What is being asked »
Please give back word for word the lines of the material below between the line containing "left elbow: (569, 364)" and the line containing "left back paw: (306, 503)", inclusive.

━━━━━━━━━━

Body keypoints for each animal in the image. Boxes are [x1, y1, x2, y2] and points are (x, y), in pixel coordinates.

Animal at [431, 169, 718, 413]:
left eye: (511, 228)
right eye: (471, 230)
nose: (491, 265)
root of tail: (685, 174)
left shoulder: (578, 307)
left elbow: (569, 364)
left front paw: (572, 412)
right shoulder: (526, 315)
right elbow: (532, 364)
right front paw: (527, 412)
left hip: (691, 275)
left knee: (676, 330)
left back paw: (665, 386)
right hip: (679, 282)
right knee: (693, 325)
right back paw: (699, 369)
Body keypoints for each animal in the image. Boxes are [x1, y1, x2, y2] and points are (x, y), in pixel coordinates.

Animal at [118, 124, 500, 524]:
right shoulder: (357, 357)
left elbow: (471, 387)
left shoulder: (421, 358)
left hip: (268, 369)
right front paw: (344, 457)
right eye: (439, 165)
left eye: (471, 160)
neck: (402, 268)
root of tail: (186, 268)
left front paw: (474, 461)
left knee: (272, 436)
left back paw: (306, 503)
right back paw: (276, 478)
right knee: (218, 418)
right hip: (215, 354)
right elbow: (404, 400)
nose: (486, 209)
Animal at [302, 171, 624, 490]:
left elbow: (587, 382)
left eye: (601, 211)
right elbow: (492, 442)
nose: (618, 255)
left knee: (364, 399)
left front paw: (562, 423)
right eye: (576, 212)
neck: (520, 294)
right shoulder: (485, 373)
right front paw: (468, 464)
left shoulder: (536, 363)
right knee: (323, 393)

━━━━━━━━━━

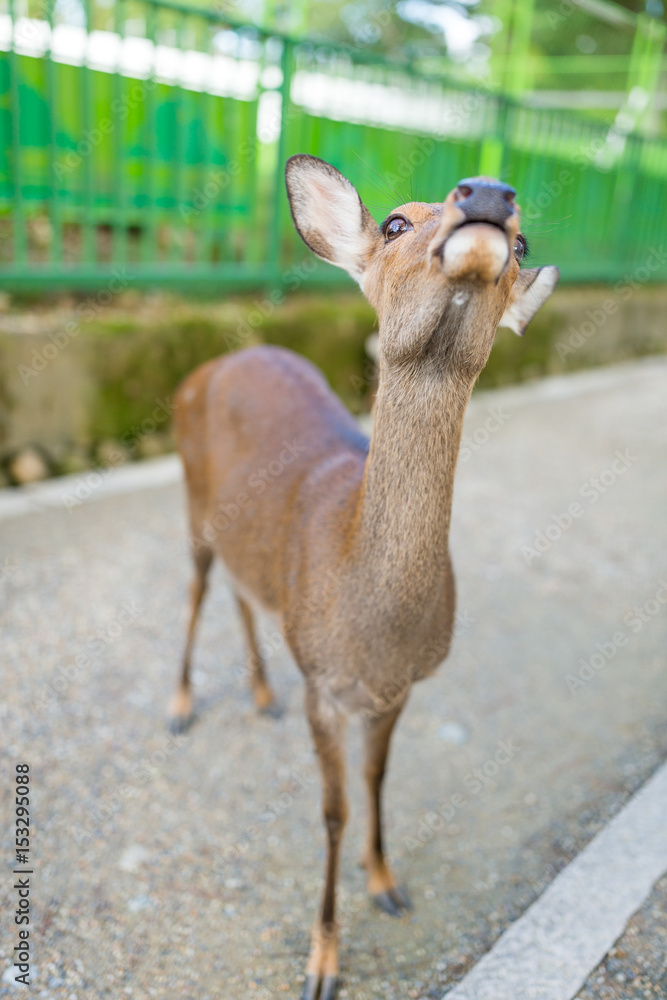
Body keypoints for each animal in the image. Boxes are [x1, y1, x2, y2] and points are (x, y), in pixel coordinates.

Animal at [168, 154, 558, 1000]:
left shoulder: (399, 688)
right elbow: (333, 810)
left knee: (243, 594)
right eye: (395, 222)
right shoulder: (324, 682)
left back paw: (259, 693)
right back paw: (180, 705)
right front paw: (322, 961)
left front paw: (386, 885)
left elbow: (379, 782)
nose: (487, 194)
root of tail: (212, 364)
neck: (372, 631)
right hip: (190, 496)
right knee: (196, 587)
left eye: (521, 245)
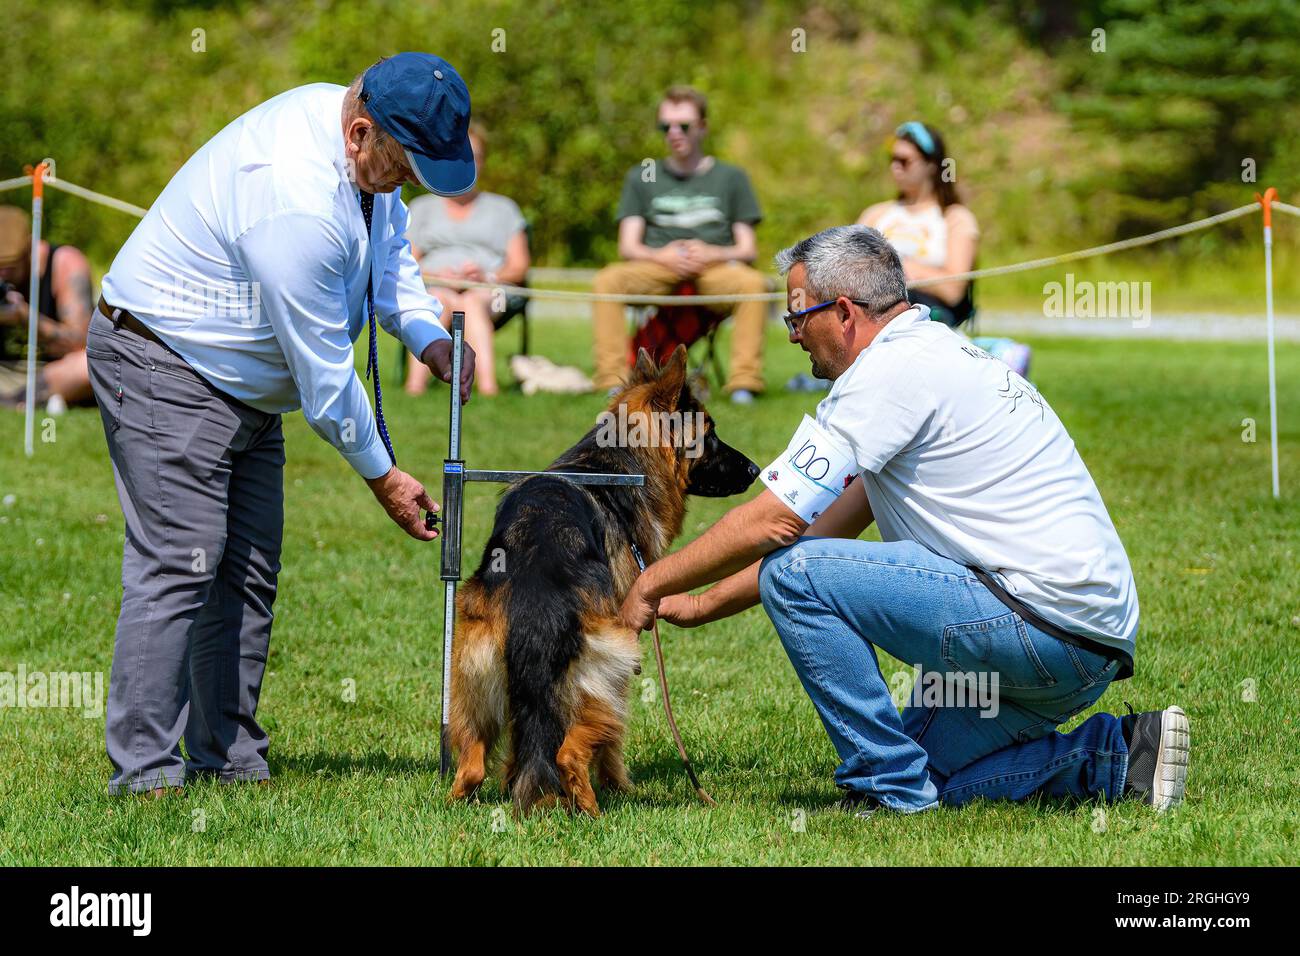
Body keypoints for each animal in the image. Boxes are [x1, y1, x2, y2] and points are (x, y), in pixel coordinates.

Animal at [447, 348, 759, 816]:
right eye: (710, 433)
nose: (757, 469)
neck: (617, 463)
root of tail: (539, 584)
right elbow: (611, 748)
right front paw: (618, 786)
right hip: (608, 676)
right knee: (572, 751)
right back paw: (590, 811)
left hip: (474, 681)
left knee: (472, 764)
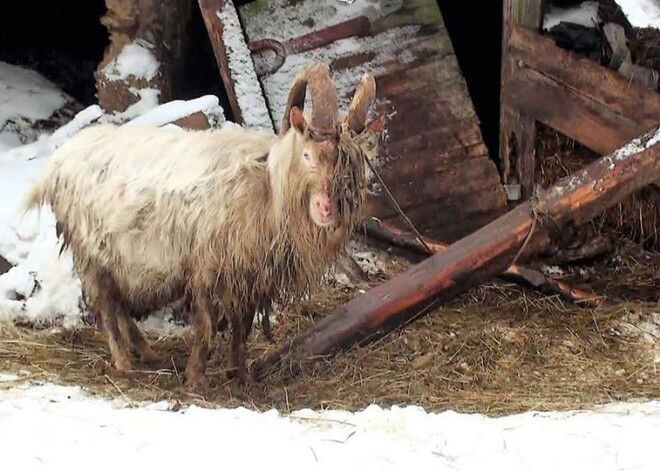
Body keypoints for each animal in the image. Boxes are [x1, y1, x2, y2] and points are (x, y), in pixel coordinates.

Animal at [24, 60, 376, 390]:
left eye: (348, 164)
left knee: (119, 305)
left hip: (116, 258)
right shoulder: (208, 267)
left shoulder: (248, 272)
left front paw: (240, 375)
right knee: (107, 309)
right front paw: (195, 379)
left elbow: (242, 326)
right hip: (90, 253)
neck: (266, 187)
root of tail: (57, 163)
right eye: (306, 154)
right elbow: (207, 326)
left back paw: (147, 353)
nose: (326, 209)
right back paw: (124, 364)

━━━━━━━━━━

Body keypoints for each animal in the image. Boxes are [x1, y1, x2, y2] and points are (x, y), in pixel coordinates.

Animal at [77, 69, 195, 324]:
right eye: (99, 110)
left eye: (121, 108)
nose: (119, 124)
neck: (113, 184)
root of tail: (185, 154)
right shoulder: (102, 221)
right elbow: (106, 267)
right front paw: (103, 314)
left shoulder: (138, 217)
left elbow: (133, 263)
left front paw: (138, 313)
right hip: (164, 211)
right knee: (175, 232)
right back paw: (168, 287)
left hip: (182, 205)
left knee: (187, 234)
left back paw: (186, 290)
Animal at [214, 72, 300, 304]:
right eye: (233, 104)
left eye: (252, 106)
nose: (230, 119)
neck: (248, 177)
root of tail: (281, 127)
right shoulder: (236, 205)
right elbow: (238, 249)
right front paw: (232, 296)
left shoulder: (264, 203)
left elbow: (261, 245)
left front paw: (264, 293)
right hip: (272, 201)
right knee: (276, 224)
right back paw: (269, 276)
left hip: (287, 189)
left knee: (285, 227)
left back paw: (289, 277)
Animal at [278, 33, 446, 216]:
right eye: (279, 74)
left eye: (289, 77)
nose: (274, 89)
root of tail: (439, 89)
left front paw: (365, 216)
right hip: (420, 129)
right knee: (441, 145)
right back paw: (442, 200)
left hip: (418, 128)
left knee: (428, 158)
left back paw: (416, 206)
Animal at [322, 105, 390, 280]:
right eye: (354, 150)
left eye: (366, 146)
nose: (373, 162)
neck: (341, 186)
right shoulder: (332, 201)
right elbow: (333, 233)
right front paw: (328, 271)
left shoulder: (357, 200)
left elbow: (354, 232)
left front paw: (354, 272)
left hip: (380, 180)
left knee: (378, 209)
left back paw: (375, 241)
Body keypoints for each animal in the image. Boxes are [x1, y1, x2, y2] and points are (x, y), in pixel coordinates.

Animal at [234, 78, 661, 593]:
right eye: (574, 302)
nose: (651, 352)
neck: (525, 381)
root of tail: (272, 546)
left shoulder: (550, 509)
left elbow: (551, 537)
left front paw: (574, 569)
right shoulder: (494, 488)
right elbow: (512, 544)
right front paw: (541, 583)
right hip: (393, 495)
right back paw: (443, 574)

━━━━━━━━━━

Result of this task »
left elbow: (569, 364)
left front paw: (572, 412)
right shoulder: (526, 315)
right elbow: (532, 364)
right front paw: (527, 412)
left hip: (691, 275)
left knee: (676, 330)
left back paw: (665, 386)
right hip: (679, 282)
right knee: (693, 325)
right back paw: (699, 369)
Body keypoints for each animal in the image. Boxes are [x1, y1, x2, y2] and points are (x, y), in pixel coordinates.

Animal at [118, 124, 500, 524]:
right shoulder: (357, 357)
left elbow: (471, 387)
left shoulder: (421, 358)
left hip: (268, 369)
right front paw: (344, 457)
right eye: (439, 165)
left eye: (471, 160)
neck: (402, 268)
root of tail: (186, 268)
left front paw: (474, 461)
left knee: (272, 436)
left back paw: (306, 503)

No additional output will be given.